*** Opening Listed entries ***

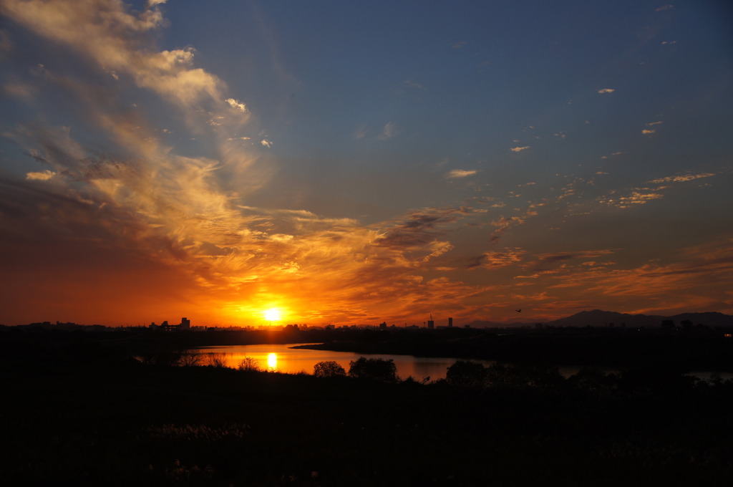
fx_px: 854
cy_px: 244
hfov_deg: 46.5
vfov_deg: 31.8
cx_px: 366
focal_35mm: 42
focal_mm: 28
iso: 100
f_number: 4.5
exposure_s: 1/800
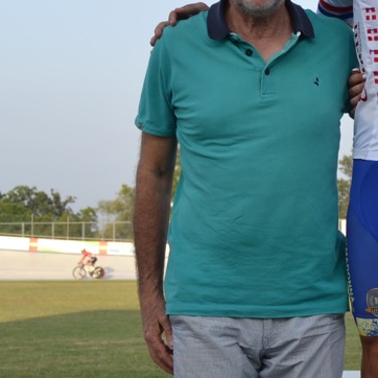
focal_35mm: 110
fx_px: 1359
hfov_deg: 15.2
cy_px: 123
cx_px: 472
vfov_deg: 15.8
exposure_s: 1/200
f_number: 7.1
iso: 100
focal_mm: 26
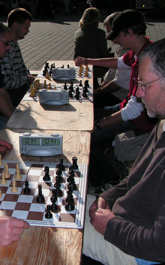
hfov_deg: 24.8
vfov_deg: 39.6
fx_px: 367
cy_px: 132
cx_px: 23
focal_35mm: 51
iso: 64
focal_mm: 6
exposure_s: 1/2000
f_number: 3.2
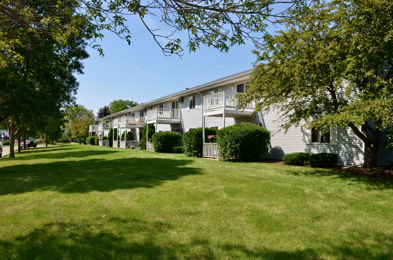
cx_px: 196
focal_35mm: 27
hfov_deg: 67.5
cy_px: 130
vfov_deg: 47.7
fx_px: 294
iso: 100
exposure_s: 1/250
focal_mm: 18
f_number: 6.3
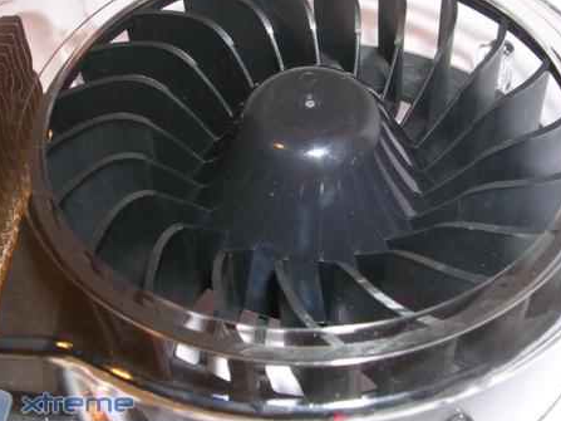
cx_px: 309
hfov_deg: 37.5
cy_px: 171
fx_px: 826
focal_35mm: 51
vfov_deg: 28.5
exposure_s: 1/60.1
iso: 50
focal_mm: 5.8
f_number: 5.6
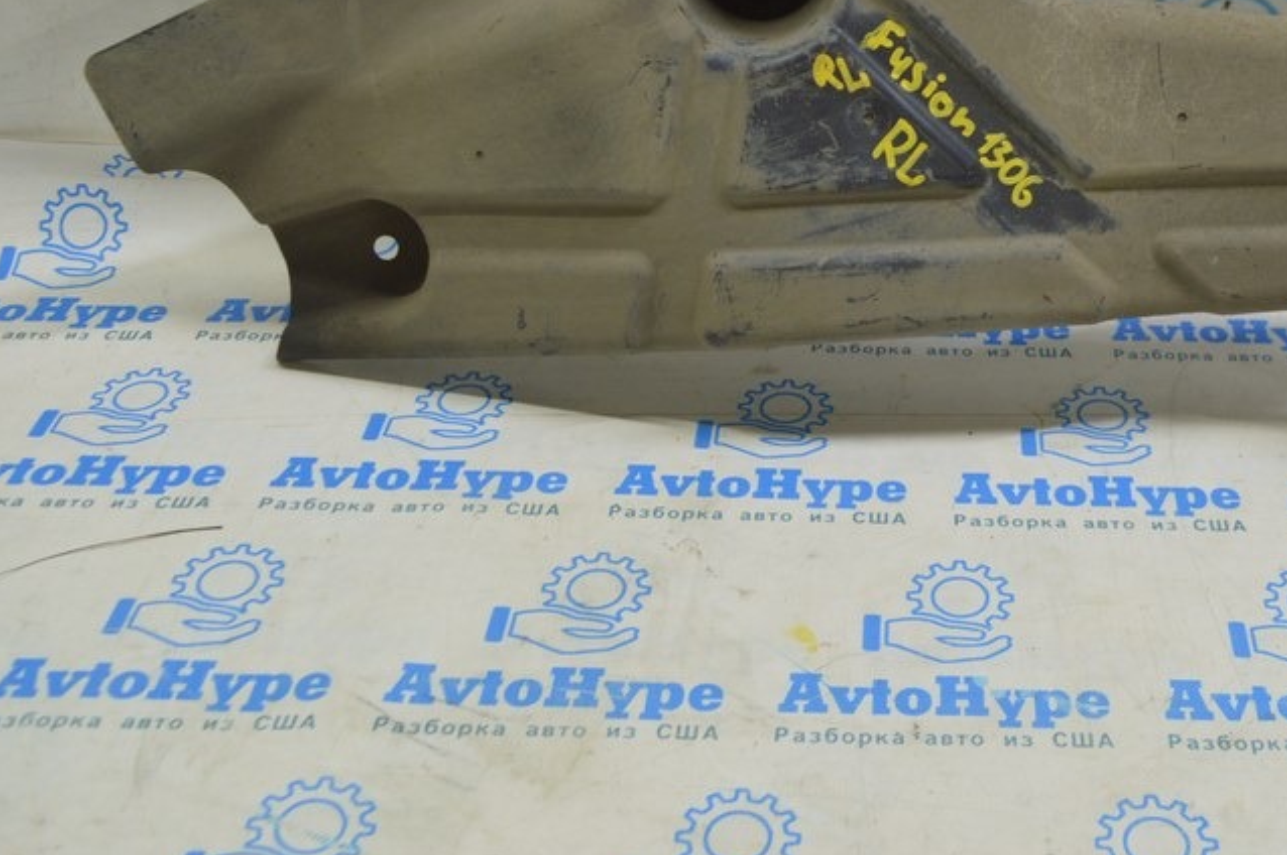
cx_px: 962
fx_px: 1893
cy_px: 176
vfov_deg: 25.1
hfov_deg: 36.7
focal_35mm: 53
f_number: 5.6
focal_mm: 22
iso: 400
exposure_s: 1/25
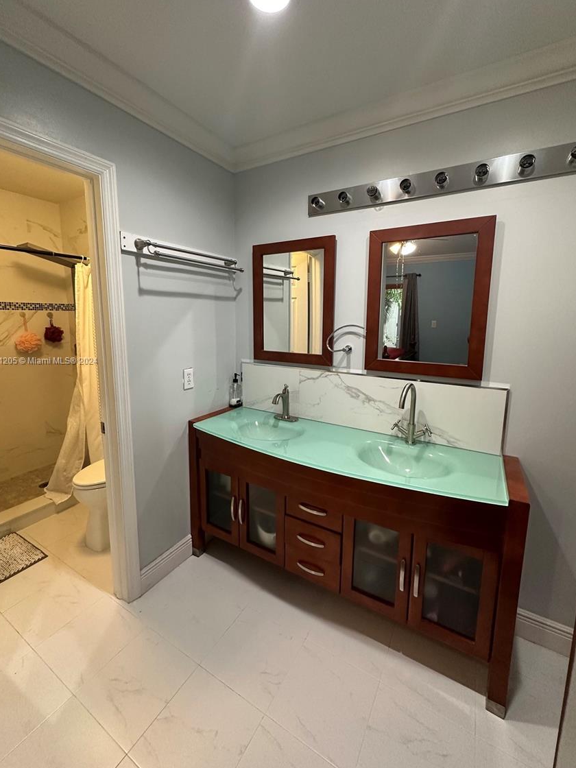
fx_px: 333
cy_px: 361
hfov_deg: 81.7
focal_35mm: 15
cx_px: 280
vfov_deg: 98.1
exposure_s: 1/120
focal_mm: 2.22
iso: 320
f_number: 2.2
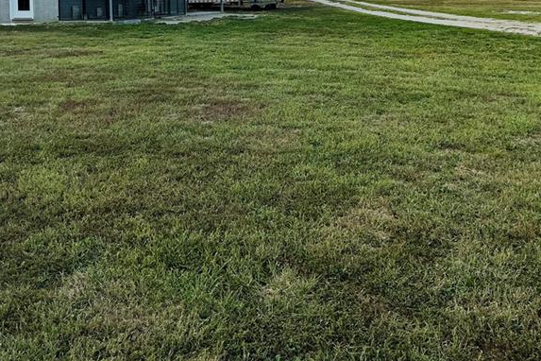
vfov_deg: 32.0
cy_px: 16
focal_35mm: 39
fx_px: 586
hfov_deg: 49.6
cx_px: 270
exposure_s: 1/816
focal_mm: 3
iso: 25
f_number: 1.8
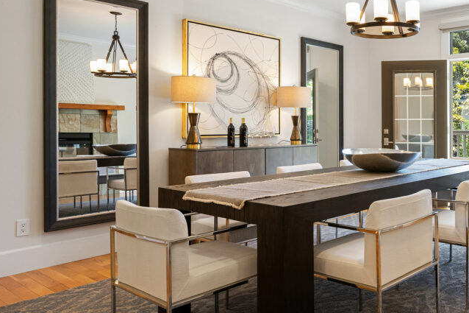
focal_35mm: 32
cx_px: 396
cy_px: 148
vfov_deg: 41.1
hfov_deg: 53.5
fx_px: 417
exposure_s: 1/8
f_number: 9
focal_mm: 17
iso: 250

*** Closing Listed entries ***

Exercise requirements.
Excluding any pictures, print exactly the lines of the listing above from the line with "exposure_s: 1/800" to the line with "focal_35mm: 27", both ends included.

Solution.
exposure_s: 1/800
focal_35mm: 110
fx_px: 1359
hfov_deg: 15.2
cy_px: 123
cx_px: 472
vfov_deg: 15.8
exposure_s: 1/200
f_number: 7.1
iso: 100
focal_mm: 26
hfov_deg: 24.8
vfov_deg: 39.6
fx_px: 367
cy_px: 132
cx_px: 23
focal_35mm: 51
iso: 64
focal_mm: 6
exposure_s: 1/2000
f_number: 3.2
cx_px: 196
focal_35mm: 27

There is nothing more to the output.